Other Chinese missteps include Shanghai Auto's 51% purchase in 2004 of Korea's Ssangyong Motors (which is now bankrupt) and television maker TCL's acquisition of RCA Thomson (generally seen as a failure). The jury is still out on the acquisition of IBM's (IBM) PC business by China's Lenovo.
But the Chinese are learning. Analysts think Chinese authorities probably froze a deal for GM's Hummer by construction equipment company Sichuan Tengzhong out of fear the Chinese outfit lacks the expertise to run a U.S. company (the other reason for examining the deal is fear of the Hummer's environmental impact). PwC's Phillips says energy companies "have moved up the learning curve very quickly." Bain's Leung describes how executives from a Chinese consumer-products marketer recently traveled to the U.S. to meet with suppliers, customers, and executives of a target company. The thorough due diligence convinced the Chinese to back out.

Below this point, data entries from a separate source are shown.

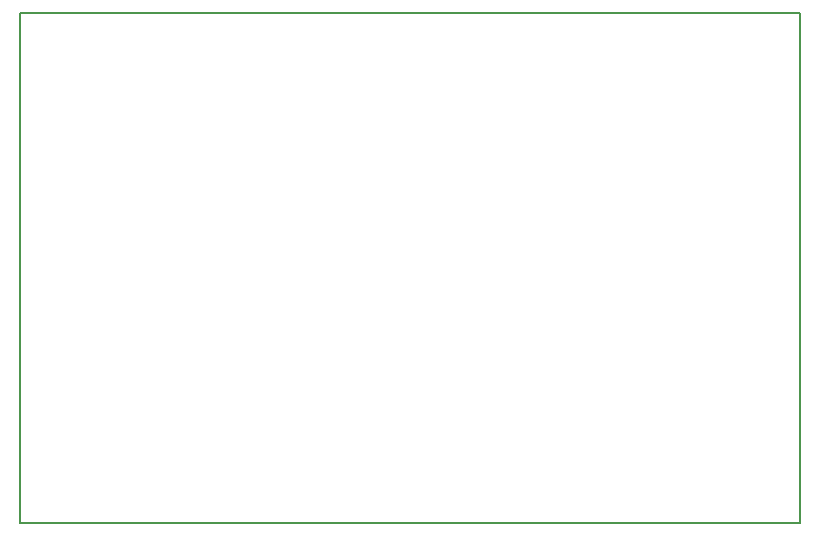
<source format=gm1>
G04 #@! TF.FileFunction,Profile,NP*
%FSLAX46Y46*%
G04 Gerber Fmt 4.6, Leading zero omitted, Abs format (unit mm)*
G04 Created by KiCad (PCBNEW 4.0.2-stable) date Wednesday, June 01, 2016 'PMt' 05:28:17 PM*
%MOMM*%
G01*
G04 APERTURE LIST*
%ADD10C,0.100000*%
%ADD11C,0.150000*%
G04 APERTURE END LIST*
D10*
D11*
X116840000Y-109220000D02*
X116840000Y-66040000D01*
X182880000Y-109220000D02*
X116840000Y-109220000D01*
X182880000Y-66040000D02*
X182880000Y-109220000D01*
X116840000Y-66040000D02*
X182880000Y-66040000D01*
M02*

</source>
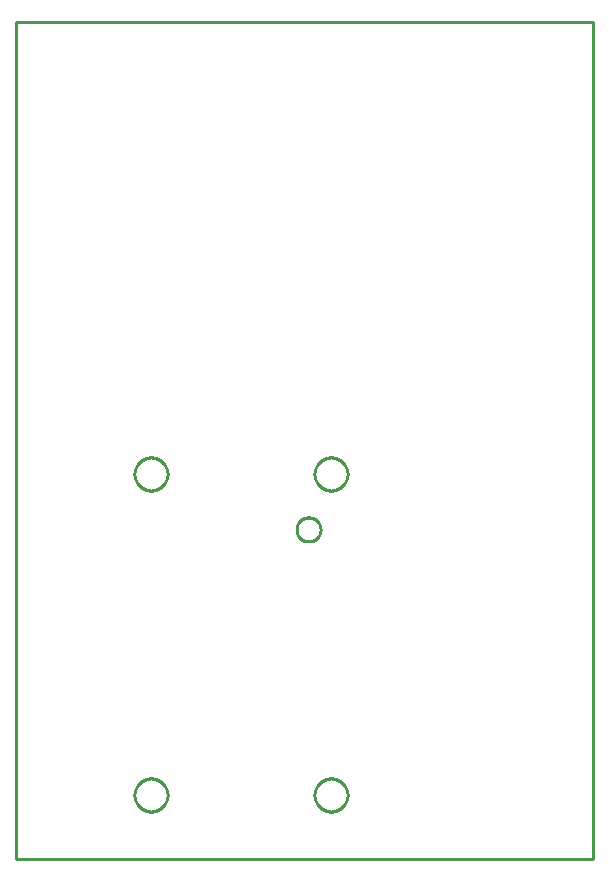
<source format=gbr>
G04 EAGLE Gerber RS-274X export*
G75*
%MOMM*%
%FSLAX34Y34*%
%LPD*%
%IN*%
%IPPOS*%
%AMOC8*
5,1,8,0,0,1.08239X$1,22.5*%
G01*
%ADD10C,0.254000*%


D10*
X-1270Y-1270D02*
X487480Y-1270D01*
X487480Y707900D01*
X-1270Y707900D01*
X-1270Y-1270D01*
X256540Y277686D02*
X256463Y276803D01*
X256309Y275929D01*
X256079Y275072D01*
X255776Y274238D01*
X255401Y273434D01*
X254957Y272666D01*
X254448Y271939D01*
X253878Y271259D01*
X253251Y270632D01*
X252571Y270062D01*
X251844Y269553D01*
X251076Y269109D01*
X250272Y268734D01*
X249438Y268431D01*
X248581Y268201D01*
X247707Y268047D01*
X246824Y267970D01*
X245936Y267970D01*
X245053Y268047D01*
X244179Y268201D01*
X243322Y268431D01*
X242488Y268734D01*
X241684Y269109D01*
X240916Y269553D01*
X240189Y270062D01*
X239509Y270632D01*
X238882Y271259D01*
X238312Y271939D01*
X237803Y272666D01*
X237359Y273434D01*
X236984Y274238D01*
X236681Y275072D01*
X236451Y275929D01*
X236297Y276803D01*
X236220Y277686D01*
X236220Y278574D01*
X236297Y279457D01*
X236451Y280331D01*
X236681Y281188D01*
X236984Y282022D01*
X237359Y282826D01*
X237803Y283594D01*
X238312Y284321D01*
X238882Y285001D01*
X239509Y285628D01*
X240189Y286198D01*
X240916Y286707D01*
X241684Y287151D01*
X242488Y287526D01*
X243322Y287829D01*
X244179Y288059D01*
X245053Y288213D01*
X245936Y288290D01*
X246824Y288290D01*
X247707Y288213D01*
X248581Y288059D01*
X249438Y287829D01*
X250272Y287526D01*
X251076Y287151D01*
X251844Y286707D01*
X252571Y286198D01*
X253251Y285628D01*
X253878Y285001D01*
X254448Y284321D01*
X254957Y283594D01*
X255401Y282826D01*
X255776Y282022D01*
X256079Y281188D01*
X256309Y280331D01*
X256463Y279457D01*
X256540Y278574D01*
X256540Y277686D01*
X264930Y311120D02*
X263933Y311191D01*
X262943Y311334D01*
X261966Y311546D01*
X261006Y311828D01*
X260069Y312177D01*
X259159Y312593D01*
X258282Y313072D01*
X257440Y313613D01*
X256640Y314212D01*
X255884Y314867D01*
X255177Y315574D01*
X254522Y316330D01*
X253923Y317130D01*
X253382Y317972D01*
X252903Y318849D01*
X252487Y319759D01*
X252138Y320696D01*
X251856Y321656D01*
X251644Y322633D01*
X251501Y323623D01*
X251430Y324620D01*
X251430Y325620D01*
X251501Y326618D01*
X251644Y327607D01*
X251856Y328585D01*
X252138Y329544D01*
X252487Y330481D01*
X252903Y331391D01*
X253382Y332268D01*
X253923Y333110D01*
X254522Y333910D01*
X255177Y334666D01*
X255884Y335373D01*
X256640Y336028D01*
X257440Y336627D01*
X258282Y337168D01*
X259159Y337647D01*
X260069Y338063D01*
X261006Y338412D01*
X261966Y338694D01*
X262943Y338906D01*
X263933Y339049D01*
X264930Y339120D01*
X265930Y339120D01*
X266928Y339049D01*
X267917Y338906D01*
X268895Y338694D01*
X269854Y338412D01*
X270791Y338063D01*
X271701Y337647D01*
X272578Y337168D01*
X273420Y336627D01*
X274220Y336028D01*
X274976Y335373D01*
X275683Y334666D01*
X276338Y333910D01*
X276937Y333110D01*
X277478Y332268D01*
X277957Y331391D01*
X278373Y330481D01*
X278722Y329544D01*
X279004Y328585D01*
X279216Y327607D01*
X279359Y326618D01*
X279430Y325620D01*
X279430Y324620D01*
X279359Y323623D01*
X279216Y322633D01*
X279004Y321656D01*
X278722Y320696D01*
X278373Y319759D01*
X277957Y318849D01*
X277478Y317972D01*
X276937Y317130D01*
X276338Y316330D01*
X275683Y315574D01*
X274976Y314867D01*
X274220Y314212D01*
X273420Y313613D01*
X272578Y313072D01*
X271701Y312593D01*
X270791Y312177D01*
X269854Y311828D01*
X268895Y311546D01*
X267917Y311334D01*
X266928Y311191D01*
X265930Y311120D01*
X264930Y311120D01*
X112530Y311120D02*
X111533Y311191D01*
X110543Y311334D01*
X109566Y311546D01*
X108606Y311828D01*
X107669Y312177D01*
X106759Y312593D01*
X105882Y313072D01*
X105040Y313613D01*
X104240Y314212D01*
X103484Y314867D01*
X102777Y315574D01*
X102122Y316330D01*
X101523Y317130D01*
X100982Y317972D01*
X100503Y318849D01*
X100087Y319759D01*
X99738Y320696D01*
X99456Y321656D01*
X99244Y322633D01*
X99101Y323623D01*
X99030Y324620D01*
X99030Y325620D01*
X99101Y326618D01*
X99244Y327607D01*
X99456Y328585D01*
X99738Y329544D01*
X100087Y330481D01*
X100503Y331391D01*
X100982Y332268D01*
X101523Y333110D01*
X102122Y333910D01*
X102777Y334666D01*
X103484Y335373D01*
X104240Y336028D01*
X105040Y336627D01*
X105882Y337168D01*
X106759Y337647D01*
X107669Y338063D01*
X108606Y338412D01*
X109566Y338694D01*
X110543Y338906D01*
X111533Y339049D01*
X112530Y339120D01*
X113530Y339120D01*
X114528Y339049D01*
X115517Y338906D01*
X116495Y338694D01*
X117454Y338412D01*
X118391Y338063D01*
X119301Y337647D01*
X120178Y337168D01*
X121020Y336627D01*
X121820Y336028D01*
X122576Y335373D01*
X123283Y334666D01*
X123938Y333910D01*
X124537Y333110D01*
X125078Y332268D01*
X125557Y331391D01*
X125973Y330481D01*
X126322Y329544D01*
X126604Y328585D01*
X126816Y327607D01*
X126959Y326618D01*
X127030Y325620D01*
X127030Y324620D01*
X126959Y323623D01*
X126816Y322633D01*
X126604Y321656D01*
X126322Y320696D01*
X125973Y319759D01*
X125557Y318849D01*
X125078Y317972D01*
X124537Y317130D01*
X123938Y316330D01*
X123283Y315574D01*
X122576Y314867D01*
X121820Y314212D01*
X121020Y313613D01*
X120178Y313072D01*
X119301Y312593D01*
X118391Y312177D01*
X117454Y311828D01*
X116495Y311546D01*
X115517Y311334D01*
X114528Y311191D01*
X113530Y311120D01*
X112530Y311120D01*
X112530Y39340D02*
X111533Y39411D01*
X110543Y39554D01*
X109566Y39766D01*
X108606Y40048D01*
X107669Y40397D01*
X106759Y40813D01*
X105882Y41292D01*
X105040Y41833D01*
X104240Y42432D01*
X103484Y43087D01*
X102777Y43794D01*
X102122Y44550D01*
X101523Y45350D01*
X100982Y46192D01*
X100503Y47069D01*
X100087Y47979D01*
X99738Y48916D01*
X99456Y49876D01*
X99244Y50853D01*
X99101Y51843D01*
X99030Y52840D01*
X99030Y53840D01*
X99101Y54838D01*
X99244Y55827D01*
X99456Y56805D01*
X99738Y57764D01*
X100087Y58701D01*
X100503Y59611D01*
X100982Y60488D01*
X101523Y61330D01*
X102122Y62130D01*
X102777Y62886D01*
X103484Y63593D01*
X104240Y64248D01*
X105040Y64847D01*
X105882Y65388D01*
X106759Y65867D01*
X107669Y66283D01*
X108606Y66632D01*
X109566Y66914D01*
X110543Y67126D01*
X111533Y67269D01*
X112530Y67340D01*
X113530Y67340D01*
X114528Y67269D01*
X115517Y67126D01*
X116495Y66914D01*
X117454Y66632D01*
X118391Y66283D01*
X119301Y65867D01*
X120178Y65388D01*
X121020Y64847D01*
X121820Y64248D01*
X122576Y63593D01*
X123283Y62886D01*
X123938Y62130D01*
X124537Y61330D01*
X125078Y60488D01*
X125557Y59611D01*
X125973Y58701D01*
X126322Y57764D01*
X126604Y56805D01*
X126816Y55827D01*
X126959Y54838D01*
X127030Y53840D01*
X127030Y52840D01*
X126959Y51843D01*
X126816Y50853D01*
X126604Y49876D01*
X126322Y48916D01*
X125973Y47979D01*
X125557Y47069D01*
X125078Y46192D01*
X124537Y45350D01*
X123938Y44550D01*
X123283Y43794D01*
X122576Y43087D01*
X121820Y42432D01*
X121020Y41833D01*
X120178Y41292D01*
X119301Y40813D01*
X118391Y40397D01*
X117454Y40048D01*
X116495Y39766D01*
X115517Y39554D01*
X114528Y39411D01*
X113530Y39340D01*
X112530Y39340D01*
X264930Y39340D02*
X263933Y39411D01*
X262943Y39554D01*
X261966Y39766D01*
X261006Y40048D01*
X260069Y40397D01*
X259159Y40813D01*
X258282Y41292D01*
X257440Y41833D01*
X256640Y42432D01*
X255884Y43087D01*
X255177Y43794D01*
X254522Y44550D01*
X253923Y45350D01*
X253382Y46192D01*
X252903Y47069D01*
X252487Y47979D01*
X252138Y48916D01*
X251856Y49876D01*
X251644Y50853D01*
X251501Y51843D01*
X251430Y52840D01*
X251430Y53840D01*
X251501Y54838D01*
X251644Y55827D01*
X251856Y56805D01*
X252138Y57764D01*
X252487Y58701D01*
X252903Y59611D01*
X253382Y60488D01*
X253923Y61330D01*
X254522Y62130D01*
X255177Y62886D01*
X255884Y63593D01*
X256640Y64248D01*
X257440Y64847D01*
X258282Y65388D01*
X259159Y65867D01*
X260069Y66283D01*
X261006Y66632D01*
X261966Y66914D01*
X262943Y67126D01*
X263933Y67269D01*
X264930Y67340D01*
X265930Y67340D01*
X266928Y67269D01*
X267917Y67126D01*
X268895Y66914D01*
X269854Y66632D01*
X270791Y66283D01*
X271701Y65867D01*
X272578Y65388D01*
X273420Y64847D01*
X274220Y64248D01*
X274976Y63593D01*
X275683Y62886D01*
X276338Y62130D01*
X276937Y61330D01*
X277478Y60488D01*
X277957Y59611D01*
X278373Y58701D01*
X278722Y57764D01*
X279004Y56805D01*
X279216Y55827D01*
X279359Y54838D01*
X279430Y53840D01*
X279430Y52840D01*
X279359Y51843D01*
X279216Y50853D01*
X279004Y49876D01*
X278722Y48916D01*
X278373Y47979D01*
X277957Y47069D01*
X277478Y46192D01*
X276937Y45350D01*
X276338Y44550D01*
X275683Y43794D01*
X274976Y43087D01*
X274220Y42432D01*
X273420Y41833D01*
X272578Y41292D01*
X271701Y40813D01*
X270791Y40397D01*
X269854Y40048D01*
X268895Y39766D01*
X267917Y39554D01*
X266928Y39411D01*
X265930Y39340D01*
X264930Y39340D01*
M02*

</source>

One area where the Chinese tread softly is in the U.S. They recall the abortive 2005 bid for Unocal by China National Offshore Oil (CEO), which ignited a firestorm in the U.S. Congress. "The Chinese perception is that they are trying to acquire companies using market mechanisms, yet they get caught up with political controversies," says Evan Feigenbaum, an ex-Deputy Assistant Secretary of State under George W. Bush.
Still, U.S. concern hasn't held back the Chinese elsewhere. Acquisitions have gone ahead in Australia, including a $1.4 billion takeover bid by China Minmetals for Oz Minerals and a $770 million investment in Fortescue Metals by Hunan Valin Iron & Steel. "It is natural for companies when they grow up to find new opportunities outside," says finance professor Zhou. "There will be more Chinese acquisitions abroad. And the world will get used to it."